Page extract: Begin

Is Healthcare Support & Healthcare Administration a Good Job Market in San Jose-Sunnyvale-Santa Clara, CA?

Produced by Callings.ai on April 20, 2026

Executive Verdict

Market rating: balanced | Confidence: High

This is a workable market, but not an easy one. San Jose's education and health services employment reached 225.3 thousand in January 2026 and was up 5.9% year over year, well ahead of total local nonfarm growth of 1.7%.[1][4] We also observed more than 100 Healthcare Support & Healthcare Administration postings across more than 50 companies over the last 90 days, with hiring fragmented rather than dominated by one employer.[5][21] The catch is that most openings are on-site, about 70% of postings skew entry level, and the best local government pay anchor for healthcare support is still only $22.14/hour from May 2024.[7][6][12]

Best positioned: Your odds are best if you can work on-site, show clinic-ready workflow skills like medical terminology, scheduling, documentation, and EMR use, and already hold patient-facing credentials such as current American Heart Association Basic Life Support for Healthcare Providers.[7][26][19]

Main caution: Do not assume San Jose's cost level automatically means high pay for this category; the local healthcare support mean was $22.14/hour, while Santa Clara's minimum wage is already $18.70/hour.[12][14]

What Changed Recently

What This Means for You

Entry-Level Candidates

Difficulty: Moderate: there is entry-level volume, but employers still want proof that you can handle clinic pace and on-site schedules.

Best target: Aim first at medical assistant, patient access, scheduling, or patient-care support roles that fit the entry-heavy local mix and the most common skill requests.[6][19]

Biggest mistake: Applying as a generic customer-service candidate instead of showing medical terminology, documentation, scheduling, EMR familiarity, and BLS or CPR readiness where relevant.[26][19]

Next step: Rewrite your resume around clinic workflow keywords, move any BLS or CPR credential near the top, and make your on-site availability obvious.

Mid-Career Candidates

Difficulty: Moderate to high: the better-paying nonclinical lanes exist, but they are narrower than frontline support.

Page extract: End

• Problem set:
1 – Answer these from the San Jose report:
(a) What market rating does it give?
(b) What minimum wage does it state for Santa Clara?
(c) Which roles does it tell entry-level candidates to aim at first?
2 – Print the part of the San Jose report starting with "Best positioned: Your" and going on through "and on-site schedules.".

Data section: Begin

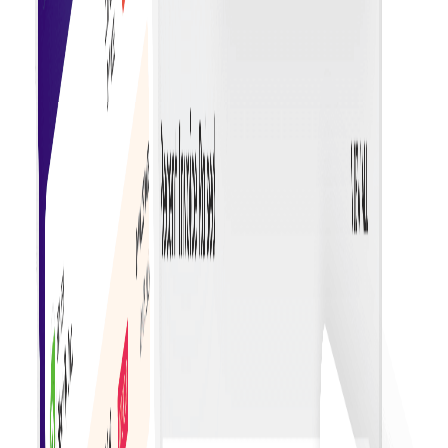
การติดตามที่ได้รับการปรับปรุง
ติดตามสถานะใบแจ้งหนี้และความคืบหน้าการชำระเงินแบบ
เรียลไทม์ เพื่อการมองเห็นและการจัดการทางการเงินที่ดียิ่ง
ขึ้น
การปฏิบัติตามกฎระเบียบอย่างมีประสิทธิภาพ
ทำให้การปฏิบัติตามกฎระเบียบทางภาษีและข้อกำหนดการ
ตรวจสอบง่ายขึ้นด้วยคุณสมบัติการปฏิบัติตามข้อกำหนดที่ติด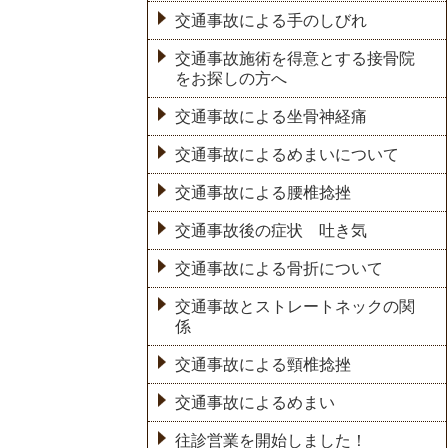
交通事故による手のしびれ
交通事故施術を得意とする接骨院
をお探しの方へ
交通事故による坐骨神経痛
交通事故によるめまいについて
交通事故による腰椎捻挫
交通事故後の症状 吐き気
交通事故による骨折について
交通事故とストレートネックの関
係
交通事故による頸椎捻挫
交通事故によるめまい
往診営業を開始しました！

Data section: End

• Responses in order:
1 –
(a) Balanced, with high confidence.
(b) $18.70/hour.
(c) Medical assistant, patient access, scheduling, or patient-care support roles.

2 –
Best positioned: Your odds are best if you can work on-site, show clinic-ready workflow skills like medical terminology, scheduling, documentation, and EMR use, and already hold patient-facing credentials such as current American Heart Association Basic Life Support for Healthcare Providers.[7][26][19]

Main caution: Do not assume San Jose's cost level automatically means high pay for this category; the local healthcare support mean was $22.14/hour, while Santa Clara's minimum wage is already $18.70/hour.[12][14]

What Changed Recently

What This Means for You

Entry-Level Candidates

Difficulty: Moderate: there is entry-level volume, but employers still want proof that you can handle clinic pace and on-site schedules.